Acer data breach allowed hackers to access data of millions of customers

Multinational electronics company Acer has suffered a data breach in which hackers stole over 60GB of data. The data allegedly includes corporate and financial data, as well as the names and addresses of millions of customers. The data breach primarily affects Indian customers, since the breach originated from the post-sales service system in India. 

Desorden, the hacker group who attributed themselves to the breach, posted proof of the data breach on an online forum. Desorden wrote that the stolen files include “customer, corporate, accounts and financial data.” According to Desorden, the data stolen affects millions of customers. 

The hacker group released a video sample as evidence, showing files containing records of 10,000 customers and the credentials of over 3000 acer retailers. Desorden is reportedly now looking for buyers to sell the stolen information to. The group made reference to the REvil attack on Acer earlier this year, but did not make it clear whether they were looking for Acer to pay them or if they would sell the information regardless. 

"Upon detection, we immediately initiated our security protocols and conducted a full scan of our systems. We are notifying all potentially affected customers in India" an Acer spokesperson told BleepingComputer. The Indian Computer Emergency Response team has been alerted of the attack, as well as local law enforcement in India. The hackers revealed that they no longer had access to the server, stating “Acer is a global network of vulnerable systems. We no longer have access to their India servers.”  

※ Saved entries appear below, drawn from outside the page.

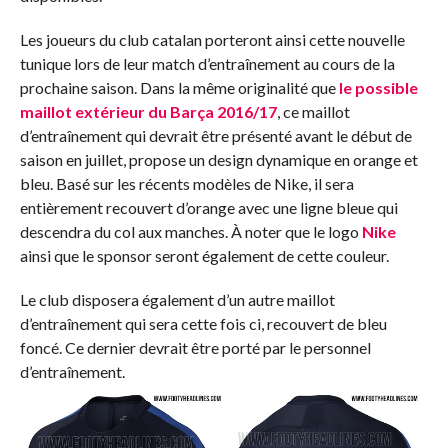
Les joueurs du club catalan porteront ainsi cette nouvelle
tunique lors de leur match d’entraînement au cours de la
prochaine saison. Dans la même originalité que
le possible
maillot extérieur du Barça 2016/17
, ce maillot
d’entraînement qui devrait être présenté avant le début de
saison en juillet, propose un design dynamique en orange et
bleu. Basé sur les récents modèles de Nike, il sera
entièrement recouvert d’orange avec une ligne bleue qui
descendra du col aux manches. À noter que le logo
Nike
ainsi que le sponsor seront également de cette couleur.
Le club disposera également d’un autre maillot
d’entraînement qui sera cette fois ci, recouvert de bleu
foncé. Ce dernier devrait être porté par le personnel
d’entraînement.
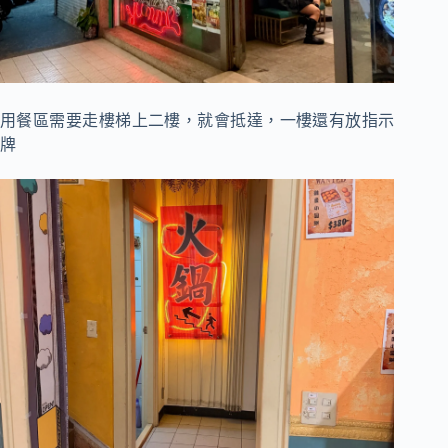
用餐區需要走樓梯上二樓，就會抵達，一樓還有放指示
牌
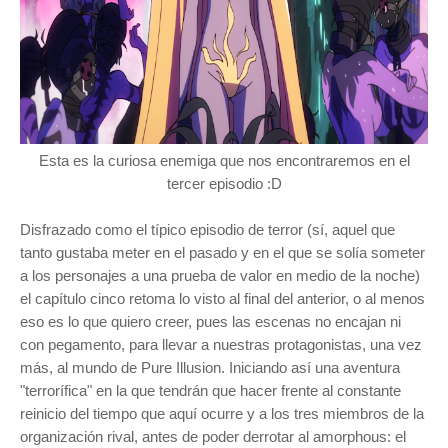
Esta
es la curiosa enemiga que nos encontraremos en el
tercer episodio :D
Disfrazado como el típico episodio de terror (sí, aquel que
tanto gustaba meter en el pasado y en el que se solía someter
a los personajes a una prueba de valor en medio de la noche)
el capítulo cinco retoma lo visto al final del anterior, o al menos
eso es lo que quiero creer, pues las escenas no encajan ni
con pegamento, para llevar a nuestras protagonistas, una vez
más, al mundo de Pure Illusion. Iniciando así una aventura
"terrorífica" en la que tendrán que hacer frente al constante
reinicio del tiempo que aquí ocurre y a los tres miembros de la
organización rival, antes de poder derrotar al amorphous: el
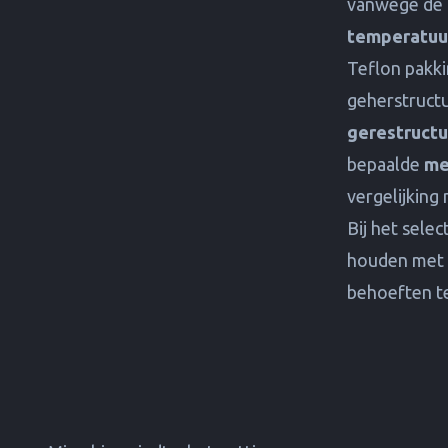
vanwege de
temperatuu
Teflon pakkin
geherstruct
gerestruct
bepaalde
me
vergelijking
Bij het sele
houden met 
behoeften t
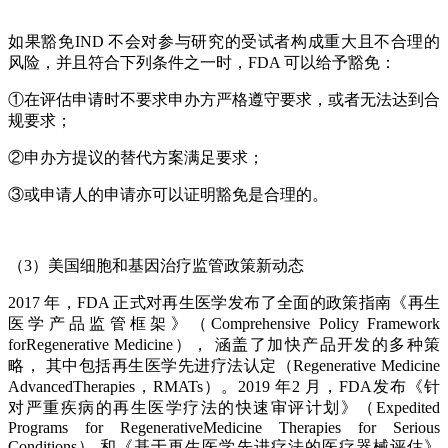
如果豁免IND 不会对参与研究的受试者构成重大且不合理的
风险，并且符合下列条件之一时，FDA 可以给予豁免：
①在评估申请时不要求申办方严格遵守要求，或者无法达到合
规要求；
②申办方提议的替代方案满足要求；
③或申请人的申请亦可以证明豁免是合理的。
（3）美国细胞和基因治疗监管政策新动态
2017 年，FDA 正式对再生医学发布了全面的政策指南《再生
医学产品监管框架》（Comprehensive Policy Framework
forRegenerative Medicine）， 涵盖了加快产品开发的多种策
略， 其中包括再生医学先进疗法认定（Regenerative Medicine
AdvancedTherapies，RMATs）。2019 年2 月，FDA发布《针
对严重疾病的再生医学疗法的快速审评计划》（Expedited
Programs for RegenerativeMedicine Therapies for Serious
Conditions） 和《基于再生医学先进疗法的医疗器械评估》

Acer has contained the issue and is now contacting those affected by the breach. Even so, it sparks concern as this is the second time this year Acer has been targeted by a high-profile data breach. 

Second Acer Data Breach This Year 

In the forum post by Desorden, they reference another data breach that occurred earlier this year when Acer was targeted by an REvil ransomware attack. 

In March of this year, ransomware group REvil targeted Acer with their highest ransom at the time. REvil announced that they had breached Acer, and provided evidence showing private financial documents. REvil set the ransom at $50 million, the highest ransom that had ever been seen at that point. REvil also offered Acer a discounted ransom of $42 million if they paid up by a certain deadline. 

The REvil group allegedly exploited vulnerabilities in Microsoft Exchange to steal Acer’s private data. It is not known whether Acer ended up paying the ransom to REvil, however it is believed that they did not. This is perhaps why the Desorden group have gone straight to attempting to sell the data in underground markets.